ESP32 Sensor Data to Slack Alerts
A minimal pipeline: ESP32 + BME280 → Plexus → Slack alert. The firmware sketch ships with the plexus-c library; this guide covers the wiring, the threshold monitor, and the Slack integration.
Hardware
| BME280 | → | ESP32 |
|---|---|---|
| VIN | → | 3.3V |
| GND | → | GND |
| SDA | → | GPIO 21 |
| SCL | → | GPIO 22 |
Use 3.3V, not 5V. Some breakouts have an onboard regulator and tolerate 5V — most don’t, and the chip dies silently if you guess wrong.
Install
- Arduino IDE 2.x — arduino.cc .
- ESP32 board support — Preferences → Additional Boards Manager URLs:
https://espressif.github.io/arduino-esp32/package_esp32_index.json. Then Tools → Board → Boards Manager, install “esp32” by Espressif. - Two libraries from Sketch → Include Library → Manage Libraries:
Adafruit BME280 Libraryandplexus-c. Ifplexus-cdoesn’t appear, grab the latest release zip and Sketch → Include Library → Add .ZIP Library.
Flash
- File → Examples → plexus-c → BME280_Dashboard.
- Edit
WIFI_SSID,WIFI_PASSWORD,PLEXUS_API_KEY(from your/dev/keyspage), andSOURCE_ID = "esp32-bme280". - Tools → Board → ESP32 Dev Module, pick the port, upload.

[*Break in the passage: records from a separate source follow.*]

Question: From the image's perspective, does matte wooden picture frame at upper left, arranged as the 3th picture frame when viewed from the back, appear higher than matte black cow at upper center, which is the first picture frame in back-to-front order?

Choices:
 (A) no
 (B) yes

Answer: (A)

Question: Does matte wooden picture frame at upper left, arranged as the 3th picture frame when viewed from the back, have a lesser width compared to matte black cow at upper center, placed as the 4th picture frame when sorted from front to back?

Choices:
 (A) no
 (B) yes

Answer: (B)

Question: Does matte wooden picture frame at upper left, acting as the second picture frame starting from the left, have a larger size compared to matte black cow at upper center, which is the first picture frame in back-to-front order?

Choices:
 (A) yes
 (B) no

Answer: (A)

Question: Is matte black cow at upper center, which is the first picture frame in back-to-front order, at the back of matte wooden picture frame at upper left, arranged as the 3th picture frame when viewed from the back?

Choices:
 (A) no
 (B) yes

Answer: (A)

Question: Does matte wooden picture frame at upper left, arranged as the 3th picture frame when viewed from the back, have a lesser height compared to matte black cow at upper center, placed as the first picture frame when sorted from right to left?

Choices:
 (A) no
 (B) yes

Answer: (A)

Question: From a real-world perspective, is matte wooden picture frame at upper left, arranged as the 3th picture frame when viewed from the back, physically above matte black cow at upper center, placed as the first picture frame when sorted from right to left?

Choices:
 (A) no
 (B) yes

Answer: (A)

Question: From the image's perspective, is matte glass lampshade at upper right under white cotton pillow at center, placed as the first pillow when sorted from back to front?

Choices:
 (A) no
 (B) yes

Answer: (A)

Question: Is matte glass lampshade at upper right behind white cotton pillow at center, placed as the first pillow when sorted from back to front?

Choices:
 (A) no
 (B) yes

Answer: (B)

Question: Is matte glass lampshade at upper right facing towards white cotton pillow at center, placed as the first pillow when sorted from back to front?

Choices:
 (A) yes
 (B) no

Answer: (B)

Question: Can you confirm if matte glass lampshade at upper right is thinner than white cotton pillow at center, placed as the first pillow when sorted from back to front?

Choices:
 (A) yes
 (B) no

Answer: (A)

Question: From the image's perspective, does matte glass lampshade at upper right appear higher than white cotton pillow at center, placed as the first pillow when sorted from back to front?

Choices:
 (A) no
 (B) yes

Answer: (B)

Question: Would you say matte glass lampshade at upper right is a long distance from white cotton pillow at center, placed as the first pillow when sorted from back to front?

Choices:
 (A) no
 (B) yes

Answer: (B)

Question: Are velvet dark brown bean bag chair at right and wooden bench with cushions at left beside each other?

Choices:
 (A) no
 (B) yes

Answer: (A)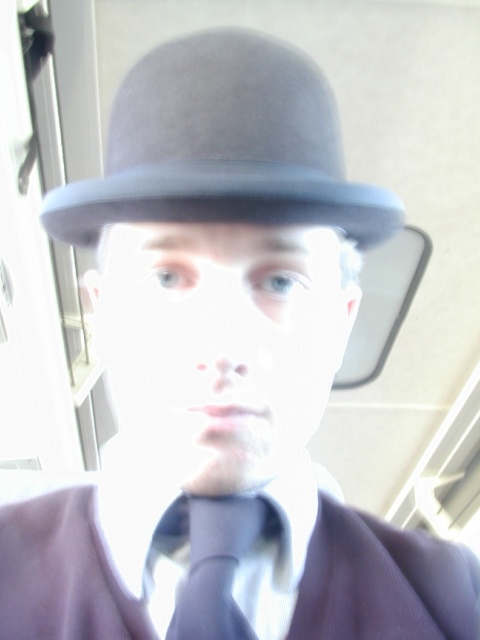
Does matte gray fedora at upper center have a greater width compared to matte purple suit at center?

No.

Does matte gray fedora at upper center have a lesser width compared to matte purple suit at center?

Yes, matte gray fedora at upper center is thinner than matte purple suit at center.

This screenshot has width=480, height=640. I want to click on matte gray fedora at upper center, so click(x=224, y=147).

Based on the photo, does matte gray fedora at upper center have a smaller size compared to matte blue tie at center?

Incorrect, matte gray fedora at upper center is not smaller in size than matte blue tie at center.

Which of these two, matte gray fedora at upper center or matte blue tie at center, stands taller?

matte gray fedora at upper center is taller.

What do you see at coordinates (224, 147) in the screenshot?
I see `matte gray fedora at upper center` at bounding box center [224, 147].

At what (x,y) coordinates should I click in order to perform the action: click on matte gray fedora at upper center. Please return your answer as a coordinate pair (x, y). Looking at the image, I should click on (224, 147).

Between matte purple suit at center and matte blue tie at center, which one appears on the right side from the viewer's perspective?

From the viewer's perspective, matte purple suit at center appears more on the right side.

Can you confirm if matte purple suit at center is smaller than matte blue tie at center?

No.

Is point (304, 576) behind point (260, 518)?

That is True.

You are a GUI agent. You are given a task and a screenshot of the screen. Output one action in this format:
    pyautogui.click(x=<x>, y=<y>)
    Task: Click on the matte purple suit at center
    
    Given the screenshot: What is the action you would take?
    pyautogui.click(x=383, y=580)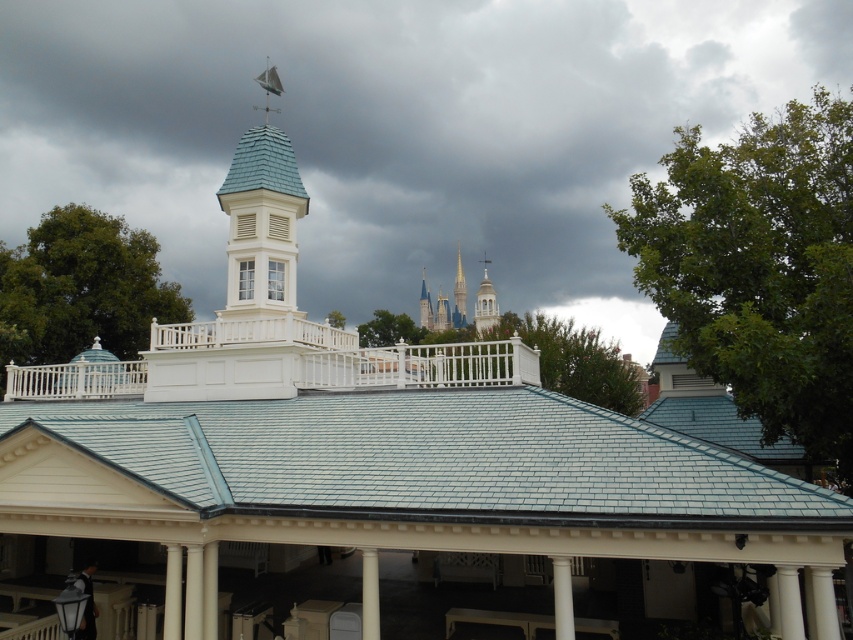
You are standing in front of the main building and see the point marked as point (369, 595). What object does this point correspond to?

The point (369, 595) corresponds to the white smooth pillar at center.

You are an architect analyzing the structure. You observe the teal slate roof at center and the white smooth pillar at center. Which object is positioned to the left when viewed from the front?

The teal slate roof at center is to the left of the white smooth pillar at center, so the teal slate roof at center is positioned to the left when viewed from the front.

You are standing at the entrance of the main building and want to find the white smooth pillar at center. Based on your position, which direction should you look to locate it?

The white smooth pillar at center is located at point coordinates, so you should look towards the center of the scene to find it.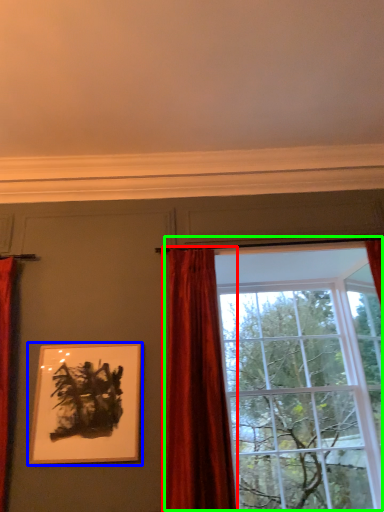
Question: Considering the real-world distances, which object is farthest from curtain (highlighted by a red box)? picture frame (highlighted by a blue box) or window (highlighted by a green box)?

Choices:
 (A) picture frame
 (B) window

Answer: (A)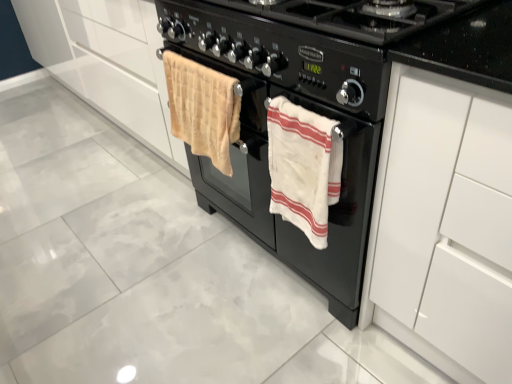
Question: Is white cotton towel at center, acting as the 1th beach towel starting from the right, not within black matte gas stove at center?

Choices:
 (A) yes
 (B) no

Answer: (A)

Question: Is white cotton towel at center, the second beach towel from the left, in front of black matte gas stove at center?

Choices:
 (A) no
 (B) yes

Answer: (A)

Question: From a real-world perspective, is white cotton towel at center, the second beach towel from the left, located beneath black matte gas stove at center?

Choices:
 (A) no
 (B) yes

Answer: (B)

Question: Does white cotton towel at center, the second beach towel from the left, appear on the right side of black matte gas stove at center?

Choices:
 (A) no
 (B) yes

Answer: (A)

Question: Is white cotton towel at center, the second beach towel from the left, wider than black matte gas stove at center?

Choices:
 (A) no
 (B) yes

Answer: (A)

Question: Is white glossy cabinet at right taller or shorter than white cotton towel at center, the second beach towel from the left?

Choices:
 (A) short
 (B) tall

Answer: (B)

Question: From a real-world perspective, is white glossy cabinet at right positioned above or below white cotton towel at center, acting as the 1th beach towel starting from the right?

Choices:
 (A) above
 (B) below

Answer: (B)

Question: From the image's perspective, is white glossy cabinet at right located above or below white cotton towel at center, the second beach towel from the left?

Choices:
 (A) above
 (B) below

Answer: (B)

Question: Is white glossy cabinet at right in front of or behind white cotton towel at center, acting as the 1th beach towel starting from the right, in the image?

Choices:
 (A) front
 (B) behind

Answer: (A)

Question: Is black matte gas stove at center inside the boundaries of white cotton towel at center, acting as the 1th beach towel starting from the right, or outside?

Choices:
 (A) inside
 (B) outside

Answer: (B)

Question: Does point (327, 57) appear closer or farther from the camera than point (279, 114)?

Choices:
 (A) closer
 (B) farther

Answer: (A)

Question: From the image's perspective, is black matte gas stove at center above or below white cotton towel at center, the second beach towel from the left?

Choices:
 (A) below
 (B) above

Answer: (B)

Question: Looking at the image, does black matte gas stove at center seem bigger or smaller compared to white cotton towel at center, acting as the 1th beach towel starting from the right?

Choices:
 (A) small
 (B) big

Answer: (B)

Question: Looking at their shapes, would you say beige plush towel at center, the 2th beach towel viewed from the right, is wider or thinner than black matte gas stove at center?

- Tools → Serial Monitor → 115200 baud — you should see
T=22.3°C H=54.1% P=1013.2 hPawithin ~5 seconds.
Add the alert
Register a temperature threshold monitor:
export PLEXUS_API_KEY=plx_xxx # from your /dev/keys page
curl -sS -X POST https://app.plexus.company/api/monitors \
-H "x-api-key: $PLEXUS_API_KEY" \
-H "Content-Type: application/json" \
-d '{
"source_id": "esp32-bme280",
"metric": "temperature",
"threshold": { "max": 35.0, "severity": "warning", "message": "BME280 above 35°C — check the room" }
}'Then connect Slack in the Plexus app (Integrations → Slack → Connect), pick a channel, and enable alert.triggered and alert.resolved.
Test
Press the BME280 between your fingers. ~15–20 seconds of palm contact crosses 35°C, and the Slack message lands.